SUPPLIED PASSAGE section start

Skip to content

Spiders

A spider is a struct that implements the Spider trait. It tells kumo where to start, how to parse each page, and what items to emit.

The Spider Trait

#[async_trait::async_trait]
pub trait Spider: Send + Sync {
    type Item: serde::Serialize + Send;

    fn name(&self) -> &str;
    fn start_urls(&self) -> Vec<String>;

    async fn parse(
        &self,
        response: &Response,
    ) -> Result<Output<Self::Item>, KumoError>;

    // --- Optional hooks ---

    /// Called once before the crawl starts.
    async fn open(&self) -> Result<(), KumoError> { Ok(()) }

    /// Called once after the crawl finishes.
    async fn close(&self, stats: &CrawlStats) -> Result<(), KumoError> { Ok(()) }

    /// Only crawl these domains (empty = no restriction).
    fn allowed_domains(&self) -> Vec<&str> { vec![] }

    /// Stop following links deeper than this.
    fn max_depth(&self) -> Option<usize> { None }

    /// How to handle a fetch/parse error for a URL.
    fn on_error(&self, _url: &str, _err: &KumoError) -> ErrorPolicy {
        ErrorPolicy::Skip
    }
}

Output

parse() returns Output<T> — a builder that collects items and URLs to follow:

Output::new()
    .item(my_item)               // add one item
    .items(vec![a, b, c])        // add many items
    .follow("https://next-page") // enqueue a URL
    .follow_many(links)          // enqueue many URLs

Items are serialized to JSON exactly once and passed to pipelines and the store.

Lifecycle Hooks

#[async_trait::async_trait]
impl Spider for MySpider {
    // ...

    async fn open(&self) -> Result<(), KumoError> {
        // e.g. open a database connection, create a temp file
        println!("crawl starting");
        Ok(())
    }

    async fn close(&self, stats: &CrawlStats) -> Result<(), KumoError> {
        println!(
            "done: {} pages, {} items, {} errors",
            stats.pages_crawled, stats.items_scraped, stats.errors
        );
        Ok(())
    }
}

CrawlStats fields:

Field Type Description
pages_crawled u64 Responses processed
items_scraped u64 Items passed to the store
errors u64 Failed requests
duration Duration Wall-clock crawl time
bytes_downloaded u64 Total response body bytes
interrupted bool true if stopped by Ctrl+C

Error Handling

on_error lets each spider decide what to do with a failed URL:

fn on_error(&self, url: &str, err: &KumoError) -> ErrorPolicy {
    if url.contains("/optional/") {
        ErrorPolicy::Skip    // log and continue
    } else {
        ErrorPolicy::Abort   // stop the entire crawl
    }
}

Domain & Depth Filtering

fn allowed_domains(&self) -> Vec<&str> {
    vec!["example.com"]  // subdomains are included automatically
}

fn max_depth(&self) -> Option<usize> {
    Some(3)  // don't follow links more than 3 hops from start_urls
}

CrawlEngine Builder

CrawlEngine::builder() is a fluent builder that configures and launches the engine:

CrawlEngine::builder()

SUPPLIED PASSAGE section end
LISTED ENTRIES section start

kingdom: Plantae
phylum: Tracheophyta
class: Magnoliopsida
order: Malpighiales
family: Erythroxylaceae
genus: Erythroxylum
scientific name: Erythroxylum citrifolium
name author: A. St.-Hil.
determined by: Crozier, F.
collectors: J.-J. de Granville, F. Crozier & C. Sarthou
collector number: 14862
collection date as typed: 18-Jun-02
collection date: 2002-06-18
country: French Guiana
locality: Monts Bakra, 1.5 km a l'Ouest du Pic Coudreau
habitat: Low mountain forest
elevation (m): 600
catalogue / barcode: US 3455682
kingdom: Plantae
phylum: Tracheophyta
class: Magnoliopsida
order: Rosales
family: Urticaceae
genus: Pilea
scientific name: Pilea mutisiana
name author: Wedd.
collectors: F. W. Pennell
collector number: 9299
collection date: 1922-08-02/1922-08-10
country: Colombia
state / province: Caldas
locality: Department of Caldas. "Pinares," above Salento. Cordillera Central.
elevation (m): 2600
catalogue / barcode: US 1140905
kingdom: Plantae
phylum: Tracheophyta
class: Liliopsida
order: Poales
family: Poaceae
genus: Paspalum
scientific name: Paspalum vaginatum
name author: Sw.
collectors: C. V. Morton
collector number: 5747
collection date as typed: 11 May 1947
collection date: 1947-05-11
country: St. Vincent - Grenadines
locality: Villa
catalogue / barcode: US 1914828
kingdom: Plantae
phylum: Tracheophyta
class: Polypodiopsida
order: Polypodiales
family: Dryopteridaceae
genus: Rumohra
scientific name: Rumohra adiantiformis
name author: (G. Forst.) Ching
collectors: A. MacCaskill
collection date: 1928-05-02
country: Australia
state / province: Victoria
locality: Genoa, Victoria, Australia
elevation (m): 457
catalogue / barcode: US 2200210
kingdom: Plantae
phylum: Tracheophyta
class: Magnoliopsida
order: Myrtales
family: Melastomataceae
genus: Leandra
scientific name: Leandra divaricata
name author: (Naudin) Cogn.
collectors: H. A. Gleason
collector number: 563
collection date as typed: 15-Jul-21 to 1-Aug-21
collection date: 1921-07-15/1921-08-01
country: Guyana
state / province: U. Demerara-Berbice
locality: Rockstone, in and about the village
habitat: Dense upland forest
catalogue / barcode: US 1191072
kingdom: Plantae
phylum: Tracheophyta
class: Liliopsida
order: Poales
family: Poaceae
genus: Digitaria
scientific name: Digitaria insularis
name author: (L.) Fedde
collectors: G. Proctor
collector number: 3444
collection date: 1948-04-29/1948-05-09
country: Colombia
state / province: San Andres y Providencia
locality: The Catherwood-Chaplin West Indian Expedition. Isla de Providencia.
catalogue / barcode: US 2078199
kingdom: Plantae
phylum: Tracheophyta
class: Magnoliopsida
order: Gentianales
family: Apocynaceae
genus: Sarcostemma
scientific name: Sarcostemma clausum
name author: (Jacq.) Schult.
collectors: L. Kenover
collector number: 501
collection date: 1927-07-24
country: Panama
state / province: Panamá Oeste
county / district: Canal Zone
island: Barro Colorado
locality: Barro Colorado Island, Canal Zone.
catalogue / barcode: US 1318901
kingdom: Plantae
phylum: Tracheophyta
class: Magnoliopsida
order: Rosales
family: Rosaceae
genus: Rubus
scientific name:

LISTED ENTRIES section end

- **TASKS AND EXERCISES**
[a] Repeat the kumo spiders page word for word, everything from "fn on_error(&self, _url: &str, _err: &KumoError)" down to "Output::new()".
[b] In the kumo spiders page, which ErrorPolicy does the default on_error hook return?
[c] Turn the paragraph of the kumo spiders page that begins "A spider is a struct" into a short bulleted list that keeps its main facts.

- **YOUR RESPONSES**
[a]
fn on_error(&self, _url: &str, _err: &KumoError) -> ErrorPolicy {
        ErrorPolicy::Skip
    }
}

Output

parse() returns Output<T> — a builder that collects items and URLs to follow:

Output::new()

[b] ErrorPolicy::Skip

[c]
- A spider is a struct that implements the Spider trait.
- It tells kumo where to start.
- It tells kumo how to parse each page.
- It tells kumo which items to emit.